O Brasil alcançou, em 2025, um marco histórico nas exportações de ovos, mais que dobrando o volume embarcado e consolidando uma nova fase de internacionalização de um segmento que, até poucos anos atrás, tinha presença limitada no comércio exterior. O desempenho reforça a competitividade da avicultura brasileira e aponta para uma estratégia cada vez mais estruturada voltada ao mercado global.
Segundo dados da Associação Brasileira de Proteína Animal (ABPA), as exportações de ovos frescos e processados somaram 40.894 toneladas ao longo do ano. O volume representa um crescimento de 121,4% em relação a 2024. Em valor, o avanço foi ainda mais expressivo: a receita atingiu US$ 97,24 milhões, alta de 147,5% na comparação anual.
Um novo patamar para o setor
O resultado elevou as exportações para mais de 1% da produção nacional de ovos, um patamar inédito. De acordo com o presidente da ABPA, Ricardo Santin, trata-se de um avanço relevante, pois ocorre sem comprometer o abastecimento interno, que segue absorvendo cerca de 99% da produção brasileira.
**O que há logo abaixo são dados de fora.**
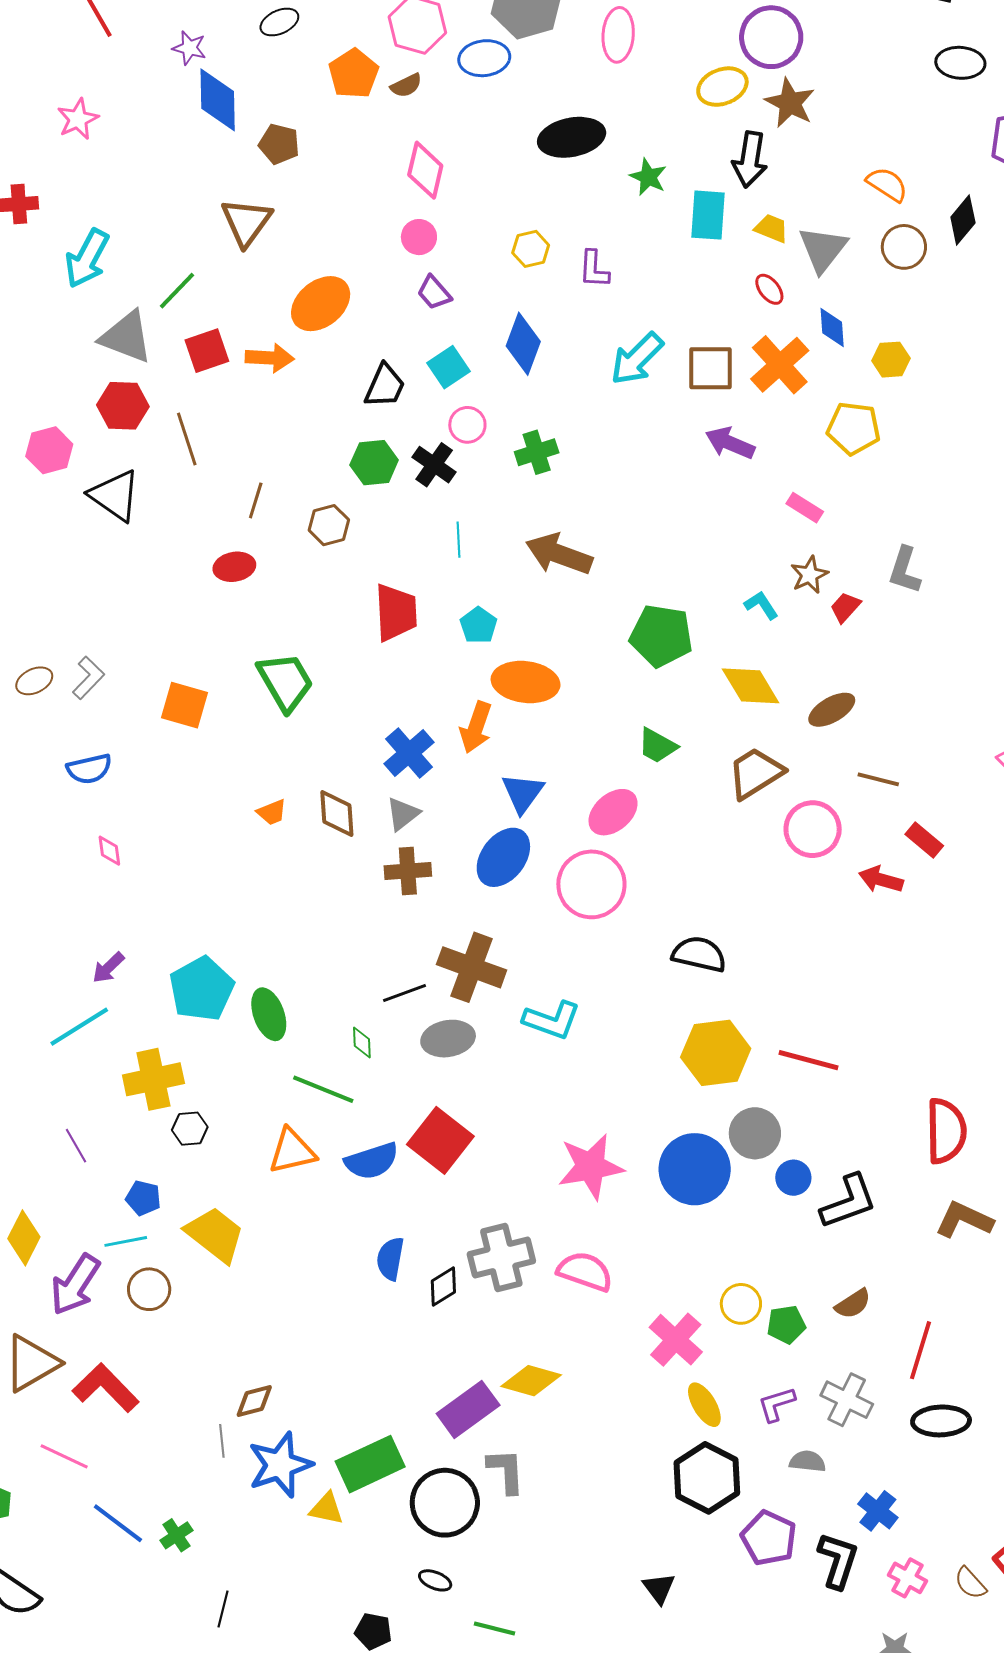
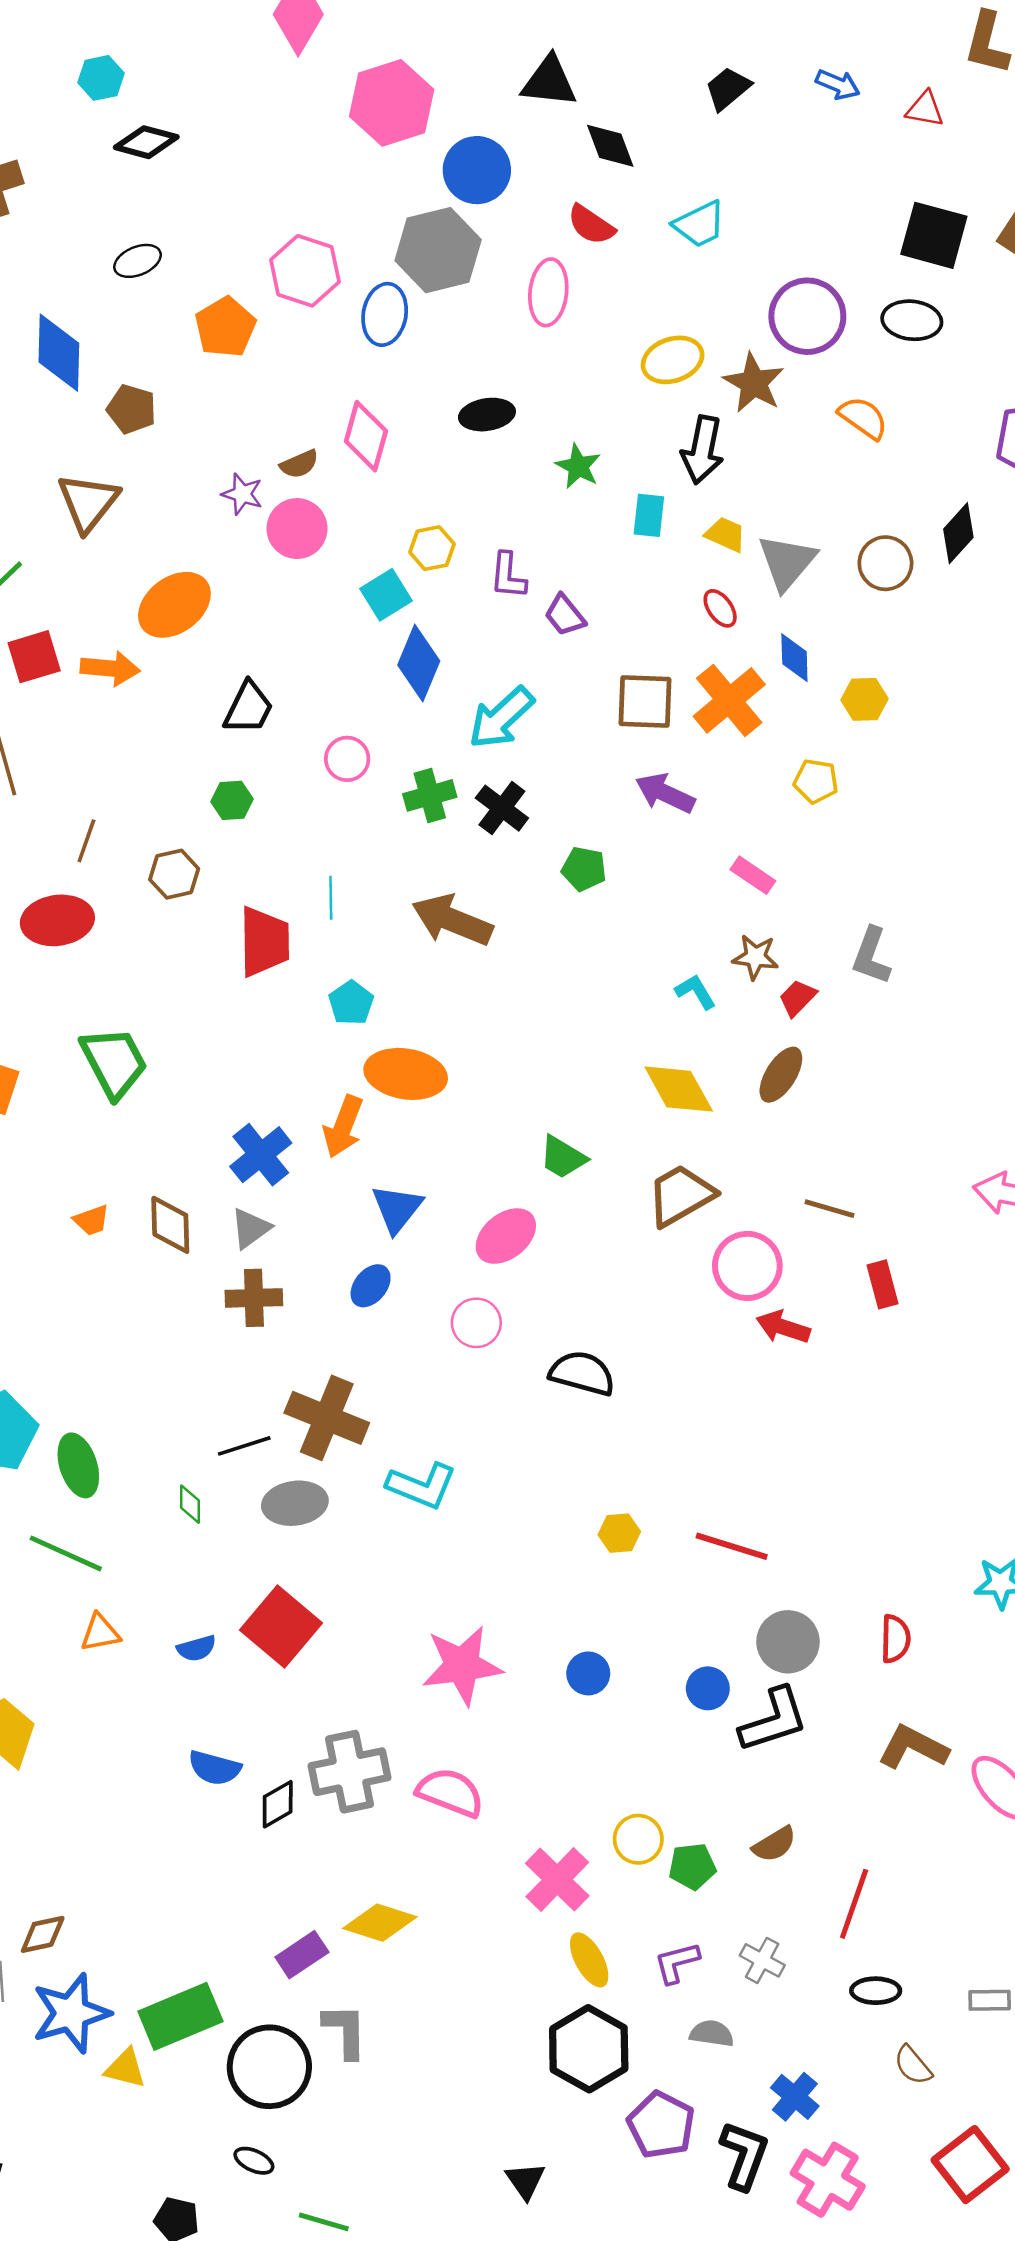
purple circle: (771, 37) -> (807, 316), moved
purple star: (189, 48) -> (242, 494), moved
blue ellipse: (484, 58) -> (385, 314), turned -75
black ellipse: (960, 63) -> (912, 320), moved
brown semicircle: (406, 85) -> (299, 464), moved
black ellipse: (572, 137) -> (487, 415), size x0.7
pink diamond: (425, 170) -> (366, 436), moved
orange semicircle: (887, 184) -> (863, 418), moved
cyan rectangle: (708, 215) -> (649, 515), size x0.7
pink circle: (419, 237) -> (297, 529), size x1.4
purple trapezoid: (434, 293) -> (565, 615), moved
cyan arrow: (637, 359) -> (501, 718), moved
cyan square: (448, 367) -> (386, 595), moved
yellow pentagon: (854, 428) -> (816, 781), size x0.7
green hexagon: (374, 463) -> (232, 800), size x0.7
black cross: (434, 465) -> (502, 808), moved
red ellipse: (234, 567) -> (57, 920), size x1.4
brown star: (809, 575) -> (755, 957), turned 30
red trapezoid: (396, 612) -> (264, 942), moved
green pentagon: (661, 636) -> (584, 869), moved, size x0.6
brown ellipse: (832, 710) -> (781, 1075), moved, turned -30
red rectangle: (924, 840) -> (882, 1284), turned 33
blue ellipse: (503, 857) -> (371, 1286), size x0.6
red arrow: (881, 880) -> (783, 1327), moved
pink circle: (591, 884) -> (476, 1323), size x0.6
black semicircle: (699, 954) -> (582, 1373), moved
yellow hexagon: (716, 1053) -> (619, 1533), size x0.5
green line: (323, 1089) -> (66, 1553), moved
red semicircle: (946, 1131) -> (895, 1639), size x0.6
gray circle: (755, 1133) -> (788, 1642), moved
orange triangle: (292, 1151) -> (100, 1633), size x0.7
blue semicircle: (372, 1161) -> (196, 1648), size x0.6
blue circle: (695, 1169) -> (588, 1673), size x0.5
blue semicircle: (390, 1259) -> (215, 1768), turned -87
gray cross: (847, 1400) -> (762, 1960), size x0.7
purple rectangle: (468, 1409) -> (302, 1955), size x0.7
black ellipse: (941, 1421) -> (876, 1991), size x0.7
pink cross: (907, 1578) -> (828, 2180), size x1.5
brown semicircle: (970, 1583) -> (913, 2065), moved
Esse movimento sinaliza uma mudança estrutural. A indústria de ovos começa a incorporar, de forma mais consistente, uma lógica exportadora, antes restrita a nichos específicos e volumes pontuais.
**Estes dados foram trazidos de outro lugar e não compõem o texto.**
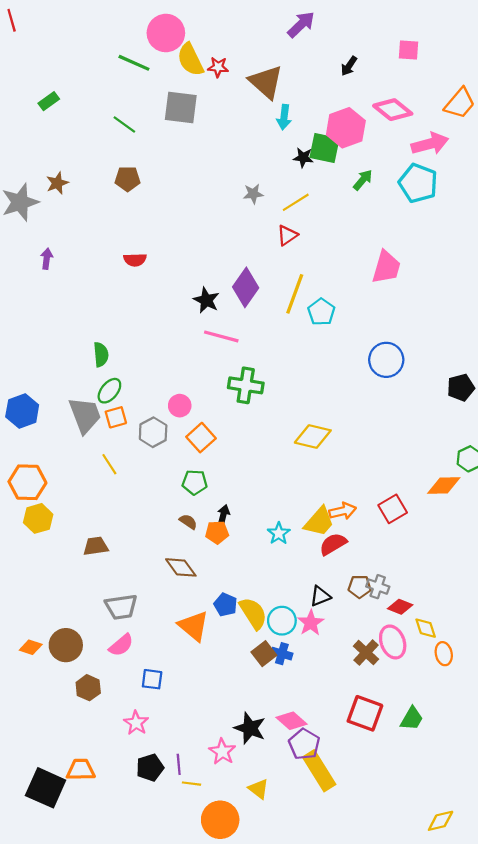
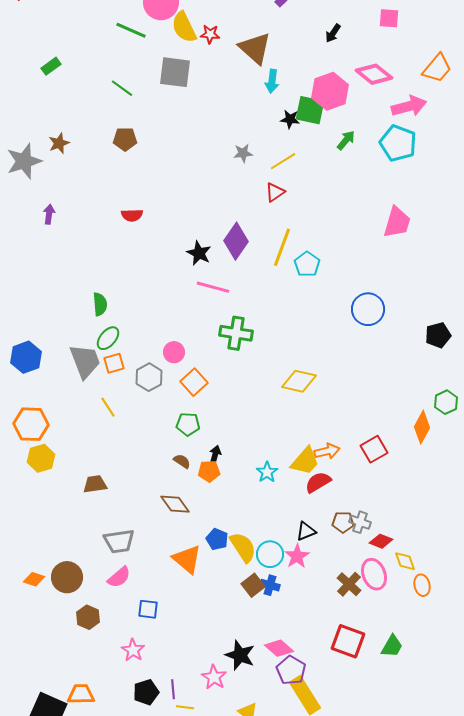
pink trapezoid: (386, 267) -> (397, 222), moved
orange diamond: (444, 485) -> (422, 427), turned -60

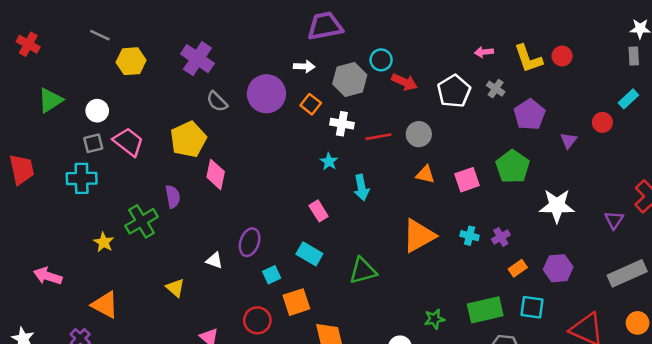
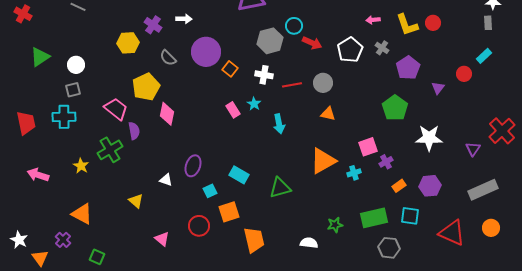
purple cross: (197, 59) -> (153, 25), size x0.7
yellow hexagon: (131, 61) -> (128, 43), moved
white arrow: (304, 66) -> (184, 19), moved
orange square: (311, 104) -> (230, 69), moved
pink trapezoid: (128, 142) -> (116, 109), moved
red trapezoid: (22, 169) -> (26, 123), moved
pink square: (467, 180) -> (368, 147), moved
pink rectangle: (319, 211) -> (233, 110), moved
cyan cross: (470, 236) -> (354, 173), moved, turned -32
pink arrow: (48, 276) -> (38, 175), moved

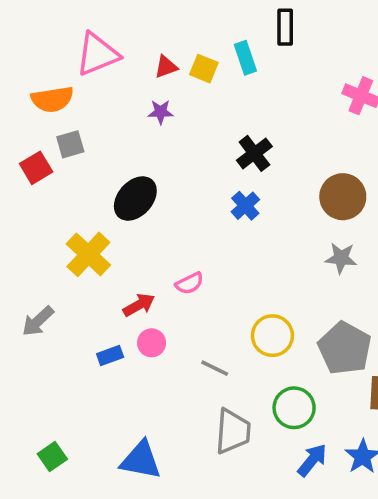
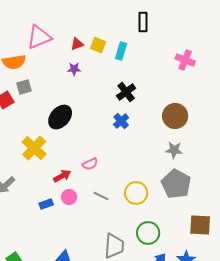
cyan rectangle: (245, 58) -> (121, 51), moved, turned 36
gray pentagon: (345, 348) -> (176, 184), moved
gray line: (215, 368) -> (101, 196), moved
Estados Unidos lideram, mas mercado se diversifica
Os Estados Unidos foram o principal destino dos ovos brasileiros em 2025, com 19.597 toneladas, um salto de 826,7% frente ao ano anterior. No entanto, a imposição de tarifas adicionais reduziu o ritmo dos embarques ao longo do ano, exigindo uma rápida reorganização do setor.
Nesse contexto, novos mercados ganharam destaque. O Japão, considerado um destino de alto valor agregado, importou 5.375 toneladas, crescimento de 229,1%, e passou a liderar os embarques nos últimos meses do ano. O Chile ficou na sequência, com 4.124 toneladas, apesar de retração de 40%. México e Emirados Árabes Unidos completam a lista, reforçando a diversificação geográfica das exportações brasileiras.
Mercado interno segue abastecido
Apesar do avanço expressivo das exportações de ovos, o impacto sobre o mercado doméstico foi limitado. A oferta interna permaneceu elevada, contribuindo para a queda dos preços no início de 2026. Levantamento do Cepea mostra que, em janeiro, os preços médios atingiram os menores níveis para o mês desde 2020 em diversas regiões.
Em Bastos (SP), principal polo produtor do país, os ovos brancos extra grandes foram comercializados a R$ 105,57 por caixa, enquanto os ovos marrons ficaram em R$ 118,76, ambos com quedas expressivas em relação ao mês e ao ano anteriores.
Perspectivas para 2026
Para a ABPA, a tendência é de manutenção dos embarques em patamares positivos, apoiada por uma cultura exportadora mais madura. Fatores sazonais, como o aumento do consumo no período da Quaresma e as temperaturas mais elevadas, devem ajudar a equilibrar o mercado interno.
O desafio do setor em 2026 será expandir sua presença internacional sem pressionar os preços ao consumidor brasileiro, conciliando competitividade externa e estabilidade no mercado doméstico.